Technology: Class diagrams of Unified Modeling Language (UML) are used for representing the concepts, objects and relationships in TMA experiments. To implement the UML model as a relational database, MySQL 4.1 is used.
Design: We designed Tissue MicroArray Object Model (TMA-OM) with flexibility and extensibility. TMA-OM has flexibility that supports diverse designs of TMA experiments and extensibility that permits us to adequately describe new clinical and histopathological data elements that do not need to be predefined. TMA-OM consists of array information, experimental procedure, histopathological information and clinical information data models. Both the array information model and the experimental procedure model are created by referring to Microarray Gene Expression Object Model (MAGE-OM) that is a standard data model for DNA microarray and Minimum Information Specification for in Situ Hybridization and Immunohistochemistry Experiments (MISFISHIE) by Microarray Gene Expression Data ( MGED) society . The clinical information and the histopathological information data models are created by using Cancer Protocols established by College of American Pathologists and Common Data Elements by National Cancer Institute. The model is designed with the consideration of TMA Data Exchange Specifications developed by Association of Pathology Informatics. To implement TMA-OM as a relational database, we designed a relational schema according to formal object-to-relational-mapping rules. Applying systematic object-to-relational mapping technology supports the extensibility and flexibility of TMA data model, including the support for XML interfaces.
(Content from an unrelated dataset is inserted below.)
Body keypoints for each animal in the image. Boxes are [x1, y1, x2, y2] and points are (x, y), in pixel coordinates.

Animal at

Results: TMA-OM contains 111 classes in 17 packages containing generalized clinical and histopathological information models. TMA-OM contains data elements for 43 major cancers but extensible to new type of cancers by generalized models.
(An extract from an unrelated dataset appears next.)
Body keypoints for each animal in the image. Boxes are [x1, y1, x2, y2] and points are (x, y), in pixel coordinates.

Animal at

A web-based database application, called Xperanto-TMA, was built to implement the TMA-OM. 107 tables are derived from TMA-OM. Exporting data both into an XML format that conforms to the TMA DES and into another that conforms to the DTD automatically generated from the TMA-OM are supported by Xperanto-TMA. Xperanto-TMA is available at http://xperanto.snubi.org/TMA.
Conclusions: As the number of studies with TMA is growing, there is a growing need of a data model for representing and exchanging TMA data. By developing TMA-OM, it is possible to integrate TMA data with other biological data model such as MAGE-OM promoting an understanding of the underlying biological nature.